There is a twist though: Merging also has to respect the since frontier, which determines how far the times of updates should be advanced. Advancing times in a sorted chain of updates can make them become unsorted, so we cannot just merge the chains from top to bottom.

For example, consider these two chains, assuming since = [2]: chain 1: [(c, 1, +1), (b, 2, -1), (a, 3, -1)] chain 2: [(b, 1, +1), (a, 2, +1), (c, 2, -1)] After time advancement, the chains look like this: chain 1: [(c, 2, +1), (b, 2, -1), (a, 3, -1)] chain 2: [(b, 2, +1), (a, 2, +1), (c, 2, -1)] Merging them naively yields [(b, 2, +1), (a, 2, +1), (b, 2, -1), (a, 3, -1)], a chain that’s neither sorted nor consolidated.
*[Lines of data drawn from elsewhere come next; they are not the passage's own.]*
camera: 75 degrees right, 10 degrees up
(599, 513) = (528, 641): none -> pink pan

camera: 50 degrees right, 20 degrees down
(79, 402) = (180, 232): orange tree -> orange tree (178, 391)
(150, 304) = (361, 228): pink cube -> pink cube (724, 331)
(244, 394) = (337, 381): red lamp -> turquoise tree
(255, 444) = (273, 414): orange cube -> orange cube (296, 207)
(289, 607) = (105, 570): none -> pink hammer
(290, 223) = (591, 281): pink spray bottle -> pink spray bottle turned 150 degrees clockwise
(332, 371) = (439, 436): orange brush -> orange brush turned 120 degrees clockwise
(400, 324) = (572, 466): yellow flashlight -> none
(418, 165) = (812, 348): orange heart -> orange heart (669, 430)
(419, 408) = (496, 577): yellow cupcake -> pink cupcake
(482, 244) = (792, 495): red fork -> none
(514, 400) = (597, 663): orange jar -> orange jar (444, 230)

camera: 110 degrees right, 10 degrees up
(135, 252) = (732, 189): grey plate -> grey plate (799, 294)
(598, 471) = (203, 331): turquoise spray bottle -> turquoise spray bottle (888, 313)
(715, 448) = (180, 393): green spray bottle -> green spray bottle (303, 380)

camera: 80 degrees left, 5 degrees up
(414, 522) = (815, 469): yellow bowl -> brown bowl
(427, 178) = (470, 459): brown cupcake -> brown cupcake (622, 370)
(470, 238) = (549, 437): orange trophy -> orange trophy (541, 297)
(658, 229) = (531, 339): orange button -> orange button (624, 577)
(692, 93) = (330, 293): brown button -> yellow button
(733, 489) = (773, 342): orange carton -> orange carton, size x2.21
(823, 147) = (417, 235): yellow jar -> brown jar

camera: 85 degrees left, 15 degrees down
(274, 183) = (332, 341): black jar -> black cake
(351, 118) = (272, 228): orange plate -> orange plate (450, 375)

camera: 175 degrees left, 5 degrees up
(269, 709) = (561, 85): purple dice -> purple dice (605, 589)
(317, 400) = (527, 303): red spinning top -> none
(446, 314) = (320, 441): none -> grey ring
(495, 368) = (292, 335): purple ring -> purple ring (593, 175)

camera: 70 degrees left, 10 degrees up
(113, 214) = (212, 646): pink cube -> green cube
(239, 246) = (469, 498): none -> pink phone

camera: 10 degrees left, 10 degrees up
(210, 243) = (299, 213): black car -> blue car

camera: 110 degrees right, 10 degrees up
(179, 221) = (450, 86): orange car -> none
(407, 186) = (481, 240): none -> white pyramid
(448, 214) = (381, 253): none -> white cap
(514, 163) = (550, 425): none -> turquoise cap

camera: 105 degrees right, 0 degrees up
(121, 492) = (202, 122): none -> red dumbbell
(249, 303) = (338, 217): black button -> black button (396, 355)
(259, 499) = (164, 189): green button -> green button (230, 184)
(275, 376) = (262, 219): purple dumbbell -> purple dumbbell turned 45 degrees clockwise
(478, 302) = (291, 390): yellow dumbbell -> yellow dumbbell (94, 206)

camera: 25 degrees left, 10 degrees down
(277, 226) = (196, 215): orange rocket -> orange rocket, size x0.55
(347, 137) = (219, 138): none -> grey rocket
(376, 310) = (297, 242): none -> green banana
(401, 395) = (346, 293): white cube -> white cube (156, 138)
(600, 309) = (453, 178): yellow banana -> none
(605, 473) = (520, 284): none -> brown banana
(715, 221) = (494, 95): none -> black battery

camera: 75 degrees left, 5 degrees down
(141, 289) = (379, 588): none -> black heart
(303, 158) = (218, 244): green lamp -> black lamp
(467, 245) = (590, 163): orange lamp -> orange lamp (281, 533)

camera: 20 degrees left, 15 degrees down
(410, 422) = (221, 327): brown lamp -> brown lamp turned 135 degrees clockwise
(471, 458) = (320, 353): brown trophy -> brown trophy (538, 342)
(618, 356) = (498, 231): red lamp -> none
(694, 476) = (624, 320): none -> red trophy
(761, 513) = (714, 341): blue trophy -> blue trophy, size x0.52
Times below the since can only exist in chains read by consolidate_before, and only if the since advanced past buffered times since the previous read. For few distinct stale times — the steady state, where the previously emitted chain was written just before the since advanced past it — we merge sub-chains, one for each distinct time that’s before or at the since. Each of these sub-chains retains the (time, data) ordering after the time advancement to since, so merging those yields the expected result.

For the above example, the chains we would merge are: chain 1.a: [(c, 2, +1)] chain 1.b: [(b, 2, -1), (a, 3, -1)] chain 2.a: [(b, 2, +1)], chain 2.b: [(a, 2, +1), (c, 2, -1)]

For many distinct stale times — e.g. a since jump across many buffered timestamps when a sink restarts with an old as-of — the number of sub-chains grows with the number of distinct times, so we instead materialize the affected updates, advance their times, and sort and consolidate them in one O(U log U) pass.

Structs§

CorrectionV2
A data structure used to store corrections in the MV sink implementation.

Traits§

Data
Convenient alias for use in data trait bounds.